▸ Passage:
- - -
By today’s standards of political correctness, this TR manifesto, as it might be called, was an almost breathtaking demand for assimilation on the part of the country’s immigrants. It assumed a prevailing American culture to which newcomers would have to adapt if they wished to be successful in the New World. This view, prevalent and unremarkable in TR’s time, eventually was challenged by those who embraced what they called "cultural pluralism"—the idea that assimilation into a prevailing American culture was neither possible nor desirable and that America should encourage all to retain whatever cultural thoughts, impulses and sensibilities they brought from their lands of origin. That is the prevailing view today among intellectuals and policy experts.
These historical musings are prompted by the horrific human destruction wrought in Boston last week by Tamerlan and Dzhokhar Tsarnaev, whose stealthy bomb assaults certainly seemed motivated at least in part by Old World impulses and sensibilities. Though many politicians and commentators seem intent on brushing aside the fundamental questions of immigration and assimilation posed by those pitiless acts, they really can’t be ignored. We must ask ourselves how we invited into our midst children from another land who would grow up to wreak such havoc upon innocent Americans going about their daily lives in their own country.
Journalistic coverage has focused, and no doubt will continue to focus, on every aspect of the lives of these two young men of Chechen origin—their family histories, their experiences on the edge of a horrendous ethnic and religious conflict, their difficulties making it in America, their parents’ separation, Tamerlan’s religious odyssey, his psychological dominance of his younger brother. All this is relevant and warrants attention. But none of it is likely to answer in any satisfying way the question on everyone’s mind: Why did they do it? As the old 1930s radio show used to ask, "Who knows what evil lurks in the minds of men?"
- - -
▸ Data entries:
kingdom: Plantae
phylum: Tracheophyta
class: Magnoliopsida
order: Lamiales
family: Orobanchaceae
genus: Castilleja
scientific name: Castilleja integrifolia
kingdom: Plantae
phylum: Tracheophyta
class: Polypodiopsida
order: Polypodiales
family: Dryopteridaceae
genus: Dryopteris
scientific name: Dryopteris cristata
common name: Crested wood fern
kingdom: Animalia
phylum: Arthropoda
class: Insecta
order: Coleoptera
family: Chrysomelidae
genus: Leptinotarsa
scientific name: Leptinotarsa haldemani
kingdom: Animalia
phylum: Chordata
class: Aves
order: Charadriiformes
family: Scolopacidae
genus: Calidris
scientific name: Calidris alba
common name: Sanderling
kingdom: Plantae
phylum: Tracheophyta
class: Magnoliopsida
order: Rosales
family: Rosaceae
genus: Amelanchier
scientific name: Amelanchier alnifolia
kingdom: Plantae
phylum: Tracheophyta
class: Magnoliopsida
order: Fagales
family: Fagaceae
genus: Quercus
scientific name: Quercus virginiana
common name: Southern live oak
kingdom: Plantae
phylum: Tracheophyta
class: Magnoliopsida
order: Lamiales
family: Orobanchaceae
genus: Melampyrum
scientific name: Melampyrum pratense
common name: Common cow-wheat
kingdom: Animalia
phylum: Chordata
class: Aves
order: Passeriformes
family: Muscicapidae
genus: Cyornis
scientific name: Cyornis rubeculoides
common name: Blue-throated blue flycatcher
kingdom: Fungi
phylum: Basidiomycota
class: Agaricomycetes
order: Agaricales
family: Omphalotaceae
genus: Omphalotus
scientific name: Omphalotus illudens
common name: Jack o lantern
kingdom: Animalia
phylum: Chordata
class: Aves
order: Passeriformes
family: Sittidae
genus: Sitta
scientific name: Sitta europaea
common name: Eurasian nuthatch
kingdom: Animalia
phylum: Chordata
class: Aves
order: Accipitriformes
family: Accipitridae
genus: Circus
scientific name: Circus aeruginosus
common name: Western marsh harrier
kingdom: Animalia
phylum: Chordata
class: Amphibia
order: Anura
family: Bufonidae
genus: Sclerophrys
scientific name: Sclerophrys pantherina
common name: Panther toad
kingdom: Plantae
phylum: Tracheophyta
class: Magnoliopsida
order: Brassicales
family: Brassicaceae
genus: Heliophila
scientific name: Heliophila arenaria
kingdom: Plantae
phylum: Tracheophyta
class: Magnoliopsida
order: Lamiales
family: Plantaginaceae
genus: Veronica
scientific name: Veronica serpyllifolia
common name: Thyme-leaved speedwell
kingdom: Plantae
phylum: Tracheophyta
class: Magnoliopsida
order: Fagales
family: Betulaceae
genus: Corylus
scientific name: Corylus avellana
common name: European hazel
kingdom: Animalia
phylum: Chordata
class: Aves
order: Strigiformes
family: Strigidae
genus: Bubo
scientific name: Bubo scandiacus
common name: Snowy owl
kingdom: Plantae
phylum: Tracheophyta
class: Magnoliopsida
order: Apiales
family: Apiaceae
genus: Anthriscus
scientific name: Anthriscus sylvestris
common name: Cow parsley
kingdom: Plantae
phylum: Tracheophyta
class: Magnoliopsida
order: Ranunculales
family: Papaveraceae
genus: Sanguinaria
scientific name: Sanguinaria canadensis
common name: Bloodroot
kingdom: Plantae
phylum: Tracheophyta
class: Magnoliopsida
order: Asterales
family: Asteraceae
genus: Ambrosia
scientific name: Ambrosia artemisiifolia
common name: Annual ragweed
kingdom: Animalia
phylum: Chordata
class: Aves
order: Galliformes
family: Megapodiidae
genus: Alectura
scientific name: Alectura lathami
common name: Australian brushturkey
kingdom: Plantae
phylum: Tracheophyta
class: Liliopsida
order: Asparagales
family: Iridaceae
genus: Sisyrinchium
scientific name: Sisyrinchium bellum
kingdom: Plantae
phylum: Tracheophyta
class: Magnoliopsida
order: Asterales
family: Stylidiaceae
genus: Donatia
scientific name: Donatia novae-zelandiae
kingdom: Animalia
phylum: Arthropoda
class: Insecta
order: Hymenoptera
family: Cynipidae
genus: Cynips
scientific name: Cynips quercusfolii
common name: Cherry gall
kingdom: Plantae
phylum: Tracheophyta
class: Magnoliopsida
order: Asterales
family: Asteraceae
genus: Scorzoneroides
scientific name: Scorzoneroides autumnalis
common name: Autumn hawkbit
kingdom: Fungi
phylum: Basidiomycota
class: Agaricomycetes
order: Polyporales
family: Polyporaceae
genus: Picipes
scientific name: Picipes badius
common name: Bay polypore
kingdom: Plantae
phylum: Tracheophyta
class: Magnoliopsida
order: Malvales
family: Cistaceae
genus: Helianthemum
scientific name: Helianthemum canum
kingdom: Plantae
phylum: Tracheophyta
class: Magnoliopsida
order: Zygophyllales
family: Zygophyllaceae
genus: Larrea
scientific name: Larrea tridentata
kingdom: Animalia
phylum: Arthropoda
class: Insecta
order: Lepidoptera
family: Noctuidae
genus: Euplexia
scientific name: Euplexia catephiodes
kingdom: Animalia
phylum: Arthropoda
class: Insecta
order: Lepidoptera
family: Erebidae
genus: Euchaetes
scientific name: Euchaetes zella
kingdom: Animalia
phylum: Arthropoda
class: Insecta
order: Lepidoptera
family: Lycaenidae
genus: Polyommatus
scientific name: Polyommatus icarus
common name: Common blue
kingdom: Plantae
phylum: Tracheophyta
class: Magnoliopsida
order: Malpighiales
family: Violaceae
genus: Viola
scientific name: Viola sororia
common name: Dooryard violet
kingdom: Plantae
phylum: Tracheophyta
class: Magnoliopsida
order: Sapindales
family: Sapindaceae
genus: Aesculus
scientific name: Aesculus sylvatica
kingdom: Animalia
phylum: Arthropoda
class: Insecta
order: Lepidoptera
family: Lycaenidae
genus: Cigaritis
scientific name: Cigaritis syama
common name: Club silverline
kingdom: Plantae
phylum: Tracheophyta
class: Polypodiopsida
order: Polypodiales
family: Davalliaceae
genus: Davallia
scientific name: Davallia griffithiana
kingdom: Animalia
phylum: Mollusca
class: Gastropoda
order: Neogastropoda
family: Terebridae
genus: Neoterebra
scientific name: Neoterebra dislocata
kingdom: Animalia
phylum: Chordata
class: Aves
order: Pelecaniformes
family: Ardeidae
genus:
- - -
▸ Requests:
(1) Translate this sentence from the passage on immigration and assimilation into Spanish: "All this is relevant and warrants attention."
(2) Reproduce word for word the part of the passage on immigration and assimilation starting at "These historical musings" and ending at "their own country.".

▸ Results of the exercise:
(1) Todo esto es pertinente y merece atención.

(2)
These historical musings are prompted by the horrific human destruction wrought in Boston last week by Tamerlan and Dzhokhar Tsarnaev, whose stealthy bomb assaults certainly seemed motivated at least in part by Old World impulses and sensibilities. Though many politicians and commentators seem intent on brushing aside the fundamental questions of immigration and assimilation posed by those pitiless acts, they really can’t be ignored. We must ask ourselves how we invited into our midst children from another land who would grow up to wreak such havoc upon innocent Americans going about their daily lives in their own country.